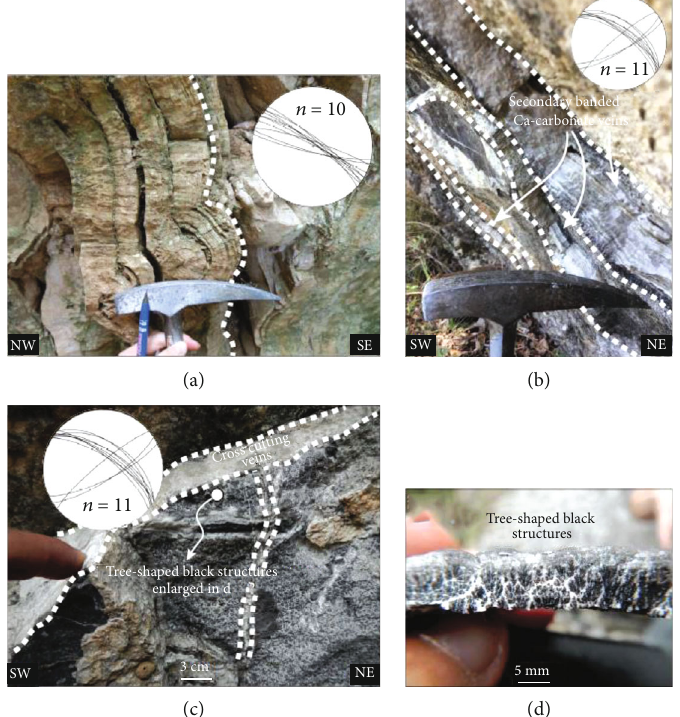
Figure 7: (a) Detail of banded Ca-carbonate vein showing a botryoid shape. (b) Detail of banded Ca-carbonate veins a ff ecting the upper part of the fi ssure ridge. (c) Detail of NW-trending banded Ca-carbonate vein intersected by NE-trending banded vein. (d) Detail of black tree- shaped structures a ff ecting the external band of PAM1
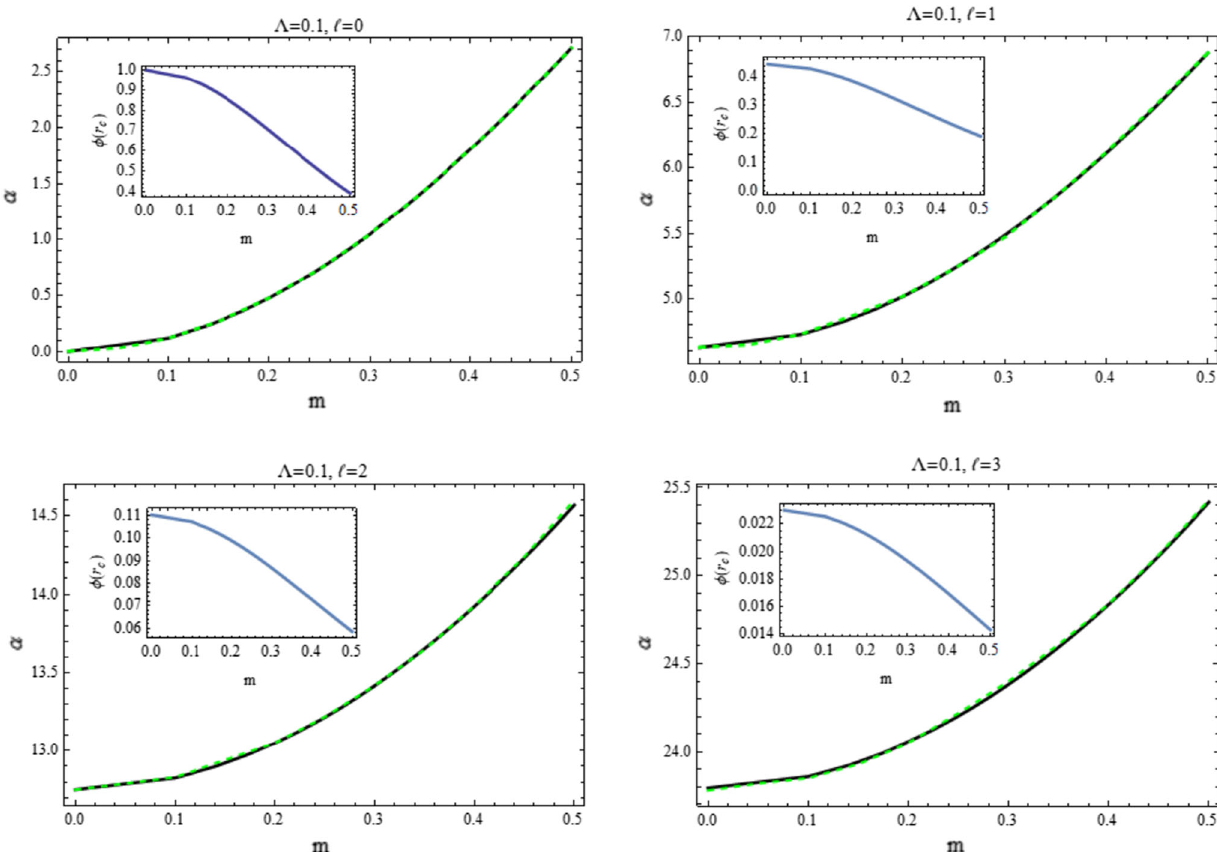
Fig. 13 The coupling parameter against the mass of scalar field for the critical SdS black hole that admits a spherical massive scalar could with the lowest state with k = 0 for various modes, and the insets exhibit the corresponding values of scalar field at r c . Here we have set M = 1 and φ( r ) = e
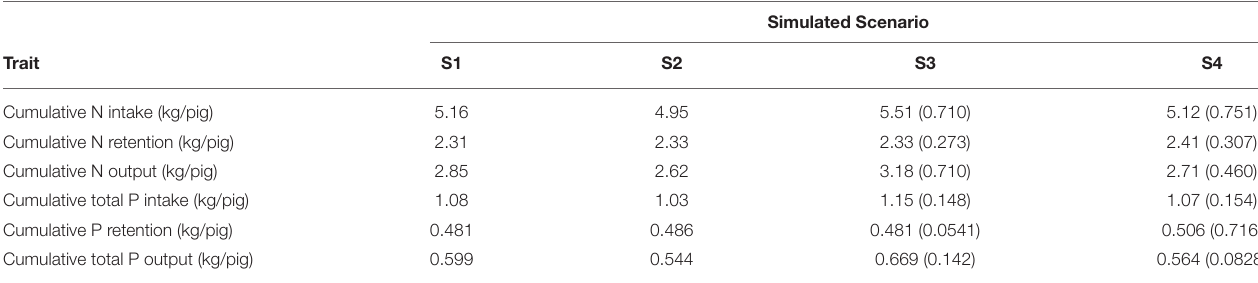
TABLE 4 | Calculated nitrogen ( N ) and phosphorus (P) balances in each of the four simulated scenarios in terms of mean values (S1 and S2 for the average pig) and mean (SD) values (S3 and S4 for the population of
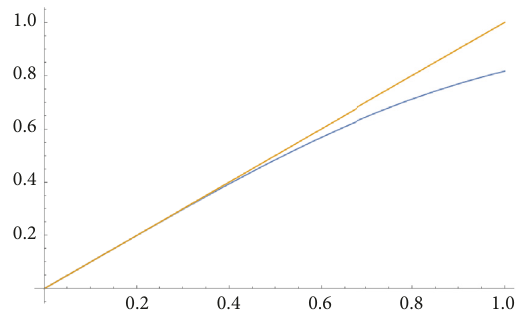
Figure 1: The plot of 𝐼(𝑎) for 𝑎 ∈ [0,10] . Figure 2: Approximation of 𝐼(𝑎) for 𝑎 ∈ [0,1] using Taylor expansion.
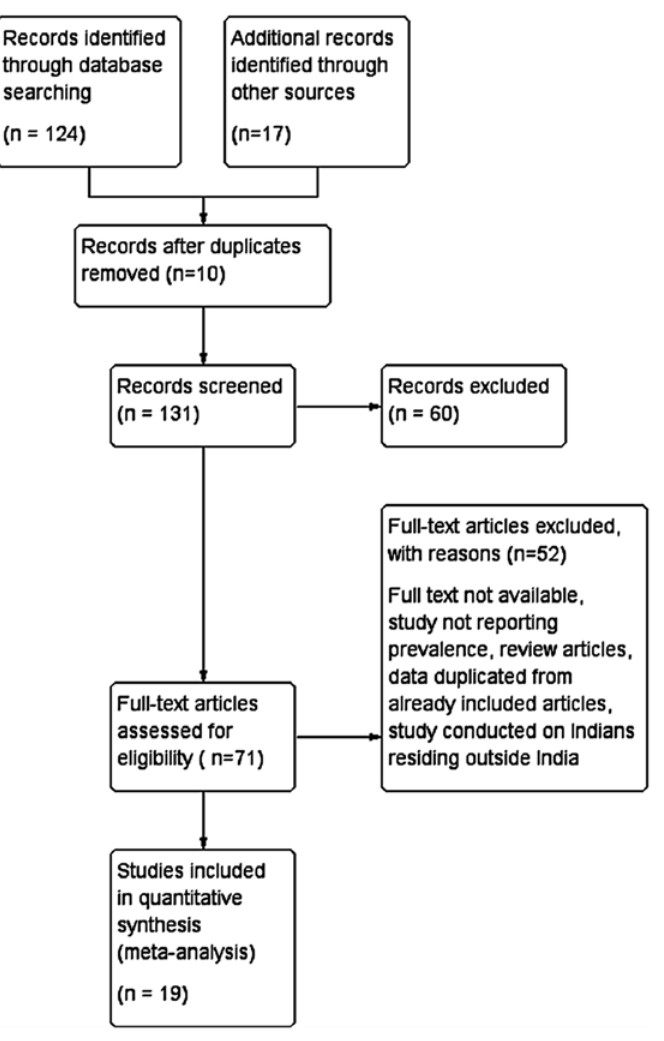
Fig 1. Literature search and selection of studies (PRISMA Flow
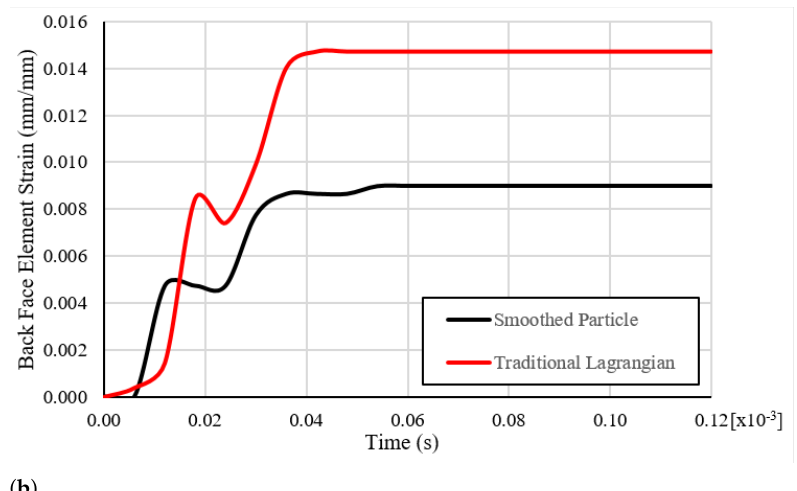
Figure 15. Element Strain versus Time: ( a ) Projectile Impact Face, ( b ) Projectile Back Face.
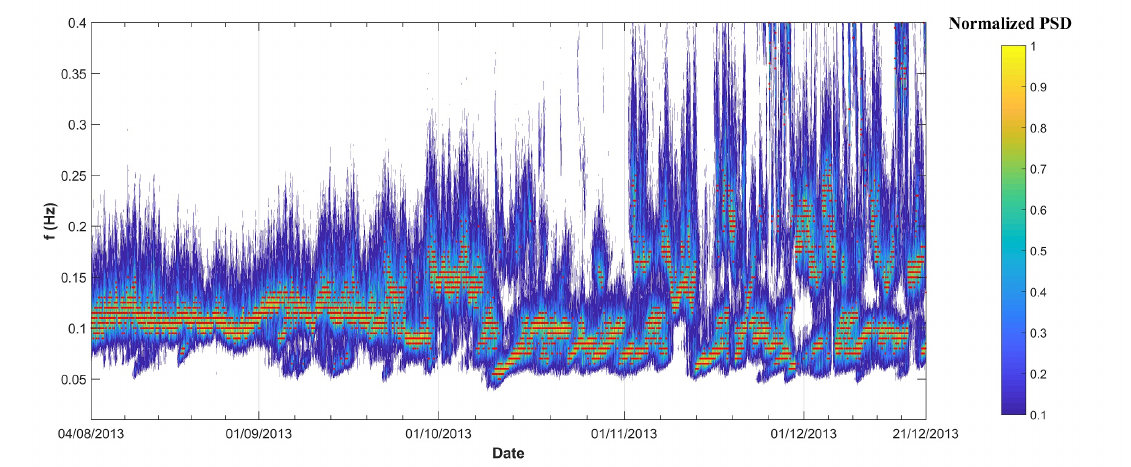
Figure 6. Temporal variability in the normalized spectral energy density during the observed period (computed from half-hourly data). Spectral energy values normalized with respect to peak energy density. Red dots are located at the peak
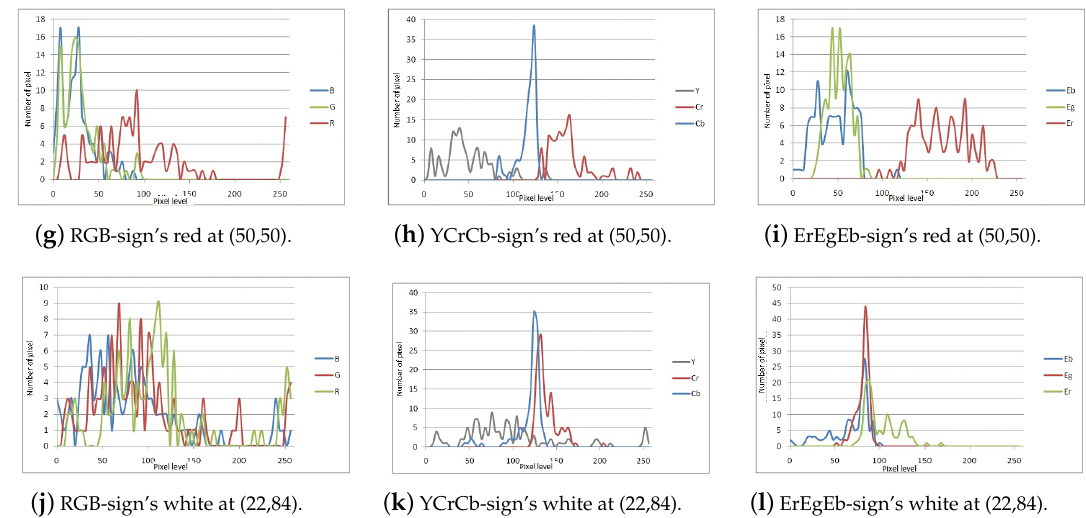
Figure 8. Histograms in three color spaces for pixels in the reference areas of Figure 7.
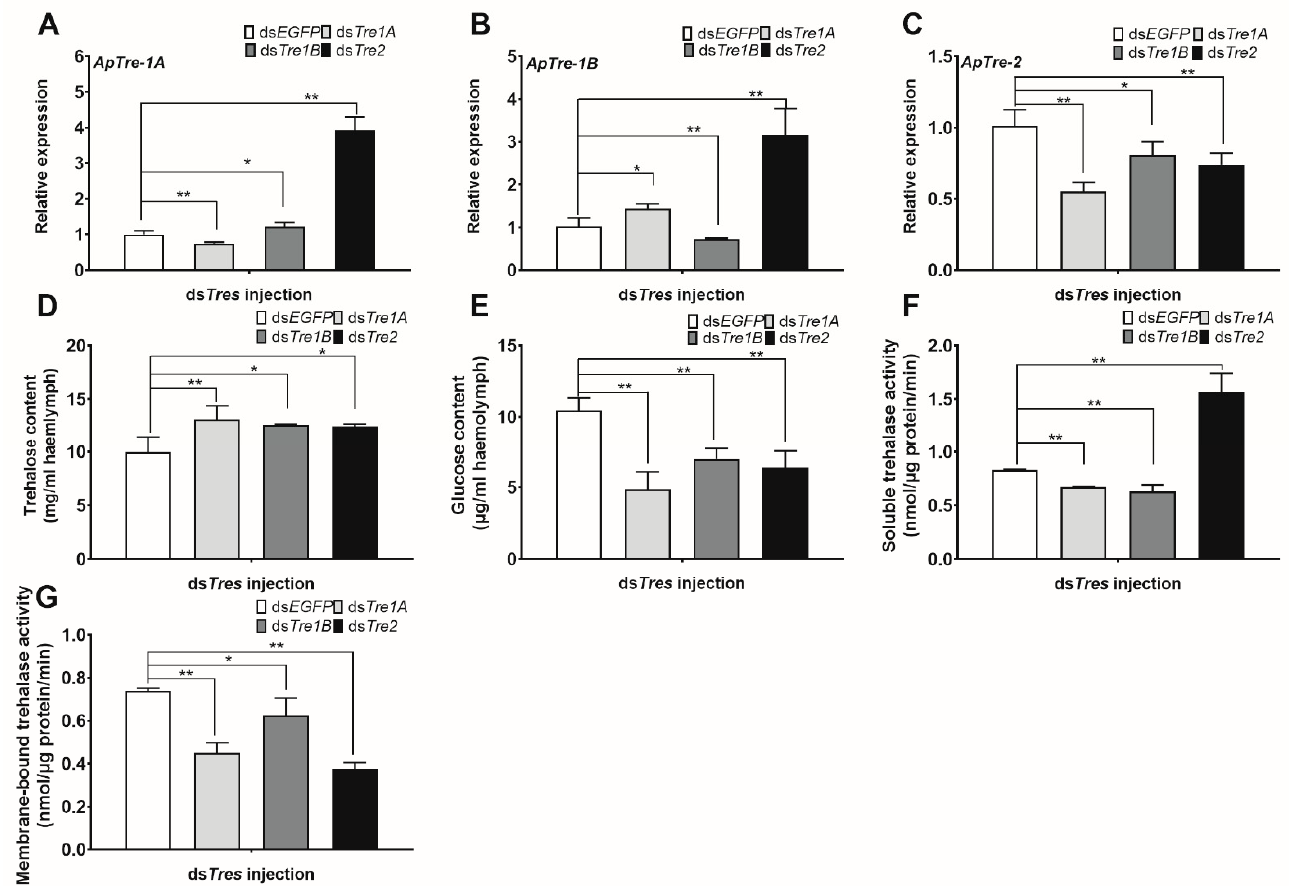
Figure 6. Effects of RNAi targeting the three ApTres on trehalose catabolism in A. pernyi pupae. ( A – C ) Relative expression levels of ApTre-1A , ApTre-1B , and ApTre-2 , respectively, at 48 h after RNAi targeting the three ApTres . ( D , E ) Changes in trehalose and glucose content, respectively, in the haemolymph at 48 h after RNAi targeting the three ApTres . ( F , G ) Changes in soluble and membrane-bound trehalase activity, respectively, at 48 h after RNAi targeting the three ApTres . mRNA levels were normalised to those of the reference genes actin and RP49 , and the group injected with ds EGFP served as controls. Data are means of three independent experiments, and error bars are SEs. Single asterisks ( p < 0.05) and double asterisks ( p < 0.01) represent significant differences between the ds EGFP and ds ApTres groups in the same time period.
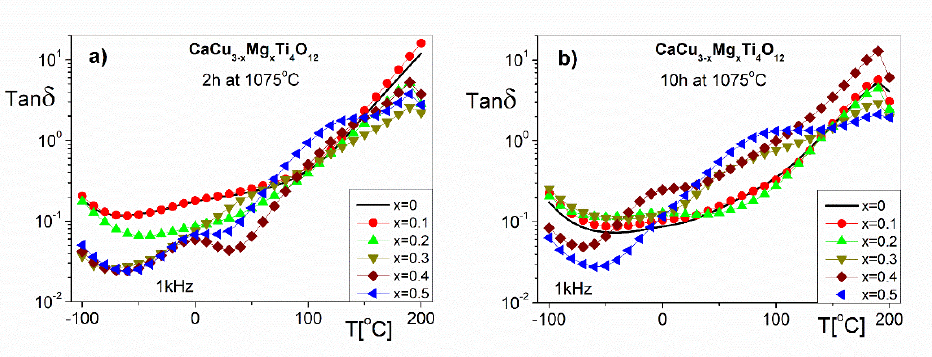
Figure 8. The temperature dependence of the loss angle tangent for CaCu 3−x Mg x Ti 4 O 12 sintered at 1075 °C for ( a ) 2 h and ( b ) for 10 h.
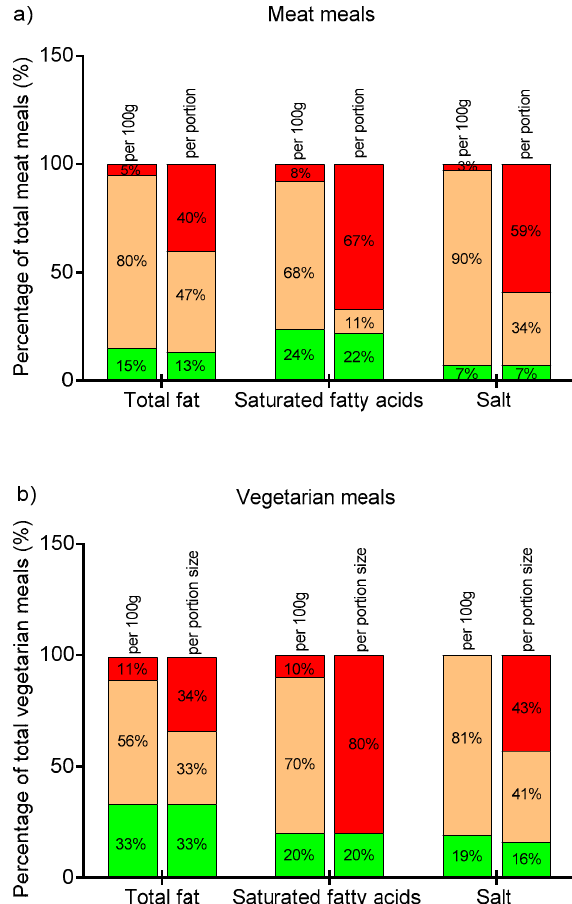
Figure 1. Traffic light distribution of meals per 100g and per portion based on the United Kingdom Food Standards Agency guidelines. ( a ) Meat category: total fat ( n = 73), saturated fatty acids (SFAs) ( n = 39), salt ( n = 73); ( b ) vegetarian category: total fat ( n = 39), SFAs ( n = 10), salt ( n = 39). Red indicates high, amber is medium, and green is low content of total fat, SFAs, and salt.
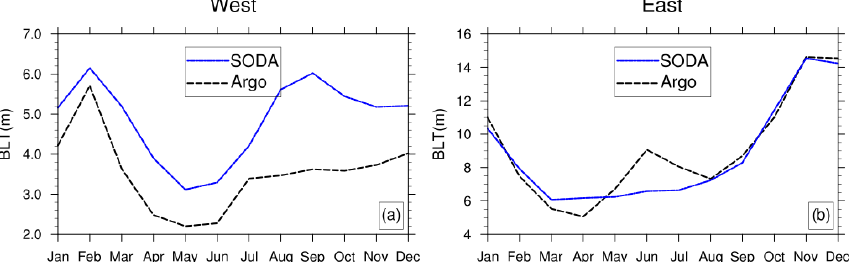
Figure 2. Seasonal cycle of the region-averaged BLT for SODA and Argo: (a) the western TIO (12 ◦ S–5 ◦ N, 55–75 ◦ E) and (b) the eastern TIO (12 ◦ S–5 ◦ N, 85–100 ◦ E).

___

* **Try it**
Emit an exact copy of the lines from the line bearing "Figure 8. The" through the last line above, inclusive, and leave the images out.

* **Answer area**
Figure 8. The temperature dependence of the loss angle tangent for CaCu 3−x Mg x Ti 4 O 12 sintered at 1075 °C for ( a ) 2 h and ( b ) for 10 h.
Figure 1. Traffic light distribution of meals per 100g and per portion based on the United Kingdom Food Standards Agency guidelines. ( a ) Meat category: total fat ( n = 73), saturated fatty acids (SFAs) ( n = 39), salt ( n = 73); ( b ) vegetarian category: total fat ( n = 39), SFAs ( n = 10), salt ( n = 39). Red indicates high, amber is medium, and green is low content of total fat, SFAs, and salt.
Figure 2. Seasonal cycle of the region-averaged BLT for SODA and Argo: (a) the western TIO (12 ◦ S–5 ◦ N, 55–75 ◦ E) and (b) the eastern TIO (12 ◦ S–5 ◦ N, 85–100 ◦ E).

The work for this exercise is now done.